What this task involves:
Starting at the top line and ending at the last, restate the records exactly.

Start of Block

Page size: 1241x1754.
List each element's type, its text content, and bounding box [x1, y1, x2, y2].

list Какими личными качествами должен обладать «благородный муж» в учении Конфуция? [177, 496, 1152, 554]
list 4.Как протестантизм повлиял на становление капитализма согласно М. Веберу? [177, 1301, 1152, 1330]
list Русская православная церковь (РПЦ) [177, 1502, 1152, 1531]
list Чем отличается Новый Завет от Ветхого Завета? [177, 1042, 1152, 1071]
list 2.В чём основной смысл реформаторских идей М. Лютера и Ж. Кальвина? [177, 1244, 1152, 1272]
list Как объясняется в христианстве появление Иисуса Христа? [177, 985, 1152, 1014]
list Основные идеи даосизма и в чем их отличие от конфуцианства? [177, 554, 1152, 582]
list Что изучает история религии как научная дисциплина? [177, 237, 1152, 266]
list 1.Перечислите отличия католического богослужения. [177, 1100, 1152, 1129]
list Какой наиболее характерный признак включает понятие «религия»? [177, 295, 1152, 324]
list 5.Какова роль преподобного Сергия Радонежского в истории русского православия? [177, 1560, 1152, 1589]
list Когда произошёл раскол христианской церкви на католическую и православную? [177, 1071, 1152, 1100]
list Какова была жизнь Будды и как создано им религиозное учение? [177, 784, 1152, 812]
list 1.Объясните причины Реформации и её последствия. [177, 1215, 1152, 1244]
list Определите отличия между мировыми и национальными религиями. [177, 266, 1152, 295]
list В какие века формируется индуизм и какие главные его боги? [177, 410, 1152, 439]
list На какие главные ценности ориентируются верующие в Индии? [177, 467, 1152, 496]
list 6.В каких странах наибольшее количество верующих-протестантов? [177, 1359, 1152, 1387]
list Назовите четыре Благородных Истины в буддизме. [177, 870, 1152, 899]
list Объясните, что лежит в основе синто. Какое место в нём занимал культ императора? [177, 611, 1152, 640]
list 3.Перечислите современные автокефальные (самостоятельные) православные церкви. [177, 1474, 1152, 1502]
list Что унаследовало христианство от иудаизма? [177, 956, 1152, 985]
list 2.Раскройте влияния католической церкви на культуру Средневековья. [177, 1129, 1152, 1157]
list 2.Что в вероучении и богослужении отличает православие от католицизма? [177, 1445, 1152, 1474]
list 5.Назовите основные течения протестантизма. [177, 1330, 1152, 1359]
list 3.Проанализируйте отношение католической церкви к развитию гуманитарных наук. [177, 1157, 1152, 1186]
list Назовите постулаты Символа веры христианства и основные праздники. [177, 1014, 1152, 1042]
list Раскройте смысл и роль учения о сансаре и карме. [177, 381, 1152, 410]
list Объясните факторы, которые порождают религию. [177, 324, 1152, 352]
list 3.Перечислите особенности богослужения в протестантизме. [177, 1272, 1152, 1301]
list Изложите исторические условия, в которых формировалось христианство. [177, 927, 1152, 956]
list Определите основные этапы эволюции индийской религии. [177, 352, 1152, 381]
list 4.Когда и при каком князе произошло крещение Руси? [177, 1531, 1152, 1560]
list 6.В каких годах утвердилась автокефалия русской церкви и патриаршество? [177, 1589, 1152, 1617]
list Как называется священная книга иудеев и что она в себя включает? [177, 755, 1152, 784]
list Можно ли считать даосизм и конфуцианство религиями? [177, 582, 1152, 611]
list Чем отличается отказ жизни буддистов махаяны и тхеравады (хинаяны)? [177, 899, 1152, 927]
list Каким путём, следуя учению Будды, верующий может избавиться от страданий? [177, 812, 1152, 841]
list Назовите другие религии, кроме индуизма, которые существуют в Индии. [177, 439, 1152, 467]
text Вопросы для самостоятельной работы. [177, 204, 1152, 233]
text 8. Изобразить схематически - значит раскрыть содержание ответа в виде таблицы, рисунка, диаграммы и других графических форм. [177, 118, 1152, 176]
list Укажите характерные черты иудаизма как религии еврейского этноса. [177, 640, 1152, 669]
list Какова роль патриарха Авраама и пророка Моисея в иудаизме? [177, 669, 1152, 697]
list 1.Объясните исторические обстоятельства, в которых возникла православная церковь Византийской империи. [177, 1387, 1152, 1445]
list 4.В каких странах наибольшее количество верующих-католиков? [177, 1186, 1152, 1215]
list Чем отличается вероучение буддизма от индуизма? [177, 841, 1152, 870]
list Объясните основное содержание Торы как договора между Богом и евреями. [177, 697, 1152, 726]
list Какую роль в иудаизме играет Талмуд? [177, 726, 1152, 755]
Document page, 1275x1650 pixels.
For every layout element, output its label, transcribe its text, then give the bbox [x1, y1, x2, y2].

End of Block

Task solution:
Page size: 1241x1754.
List each element's type, its text content, and bounding box [x1, y1, x2, y2].

list Какими личными качествами должен обладать «благородный муж» в учении Конфуция? [177, 496, 1152, 554]
list 4.Как протестантизм повлиял на становление капитализма согласно М. Веберу? [177, 1301, 1152, 1330]
list Русская православная церковь (РПЦ) [177, 1502, 1152, 1531]
list Чем отличается Новый Завет от Ветхого Завета? [177, 1042, 1152, 1071]
list 2.В чём основной смысл реформаторских идей М. Лютера и Ж. Кальвина? [177, 1244, 1152, 1272]
list Как объясняется в христианстве появление Иисуса Христа? [177, 985, 1152, 1014]
list Основные идеи даосизма и в чем их отличие от конфуцианства? [177, 554, 1152, 582]
list Что изучает история религии как научная дисциплина? [177, 237, 1152, 266]
list 1.Перечислите отличия католического богослужения. [177, 1100, 1152, 1129]
list Какой наиболее характерный признак включает понятие «религия»? [177, 295, 1152, 324]
list 5.Какова роль преподобного Сергия Радонежского в истории русского православия? [177, 1560, 1152, 1589]
list Когда произошёл раскол христианской церкви на католическую и православную? [177, 1071, 1152, 1100]
list Какова была жизнь Будды и как создано им религиозное учение? [177, 784, 1152, 812]
list 1.Объясните причины Реформации и её последствия. [177, 1215, 1152, 1244]
list Определите отличия между мировыми и национальными религиями. [177, 266, 1152, 295]
list В какие века формируется индуизм и какие главные его боги? [177, 410, 1152, 439]
list На какие главные ценности ориентируются верующие в Индии? [177, 467, 1152, 496]
list 6.В каких странах наибольшее количество верующих-протестантов? [177, 1359, 1152, 1387]
list Назовите четыре Благородных Истины в буддизме. [177, 870, 1152, 899]
list Объясните, что лежит в основе синто. Какое место в нём занимал культ императора? [177, 611, 1152, 640]
list 3.Перечислите современные автокефальные (самостоятельные) православные церкви. [177, 1474, 1152, 1502]
list Что унаследовало христианство от иудаизма? [177, 956, 1152, 985]
list 2.Раскройте влияния католической церкви на культуру Средневековья. [177, 1129, 1152, 1157]
list 2.Что в вероучении и богослужении отличает православие от католицизма? [177, 1445, 1152, 1474]
list 5.Назовите основные течения протестантизма. [177, 1330, 1152, 1359]
list 3.Проанализируйте отношение католической церкви к развитию гуманитарных наук. [177, 1157, 1152, 1186]
list Назовите постулаты Символа веры христианства и основные праздники. [177, 1014, 1152, 1042]
list Раскройте смысл и роль учения о сансаре и карме. [177, 381, 1152, 410]
list Объясните факторы, которые порождают религию. [177, 324, 1152, 352]
list 3.Перечислите особенности богослужения в протестантизме. [177, 1272, 1152, 1301]
list Изложите исторические условия, в которых формировалось христианство. [177, 927, 1152, 956]
list Определите основные этапы эволюции индийской религии. [177, 352, 1152, 381]
list 4.Когда и при каком князе произошло крещение Руси? [177, 1531, 1152, 1560]
list 6.В каких годах утвердилась автокефалия русской церкви и патриаршество? [177, 1589, 1152, 1617]
list Как называется священная книга иудеев и что она в себя включает? [177, 755, 1152, 784]
list Можно ли считать даосизм и конфуцианство религиями? [177, 582, 1152, 611]
list Чем отличается отказ жизни буддистов махаяны и тхеравады (хинаяны)? [177, 899, 1152, 927]
list Каким путём, следуя учению Будды, верующий может избавиться от страданий? [177, 812, 1152, 841]
list Назовите другие религии, кроме индуизма, которые существуют в Индии. [177, 439, 1152, 467]
text Вопросы для самостоятельной работы. [177, 204, 1152, 233]
text 8. Изобразить схематически - значит раскрыть содержание ответа в виде таблицы, рисунка, диаграммы и других графических форм. [177, 118, 1152, 176]
list Укажите характерные черты иудаизма как религии еврейского этноса. [177, 640, 1152, 669]
list Какова роль патриарха Авраама и пророка Моисея в иудаизме? [177, 669, 1152, 697]
list 1.Объясните исторические обстоятельства, в которых возникла православная церковь Византийской империи. [177, 1387, 1152, 1445]
list 4.В каких странах наибольшее количество верующих-католиков? [177, 1186, 1152, 1215]
list Чем отличается вероучение буддизма от индуизма? [177, 841, 1152, 870]
list Объясните основное содержание Торы как договора между Богом и евреями. [177, 697, 1152, 726]
list Какую роль в иудаизме играет Талмуд? [177, 726, 1152, 755]
Document page, 1275x1650 pixels.
For every layout element, output its label, transcribe its text, then give the bbox [x1, y1, x2, y2].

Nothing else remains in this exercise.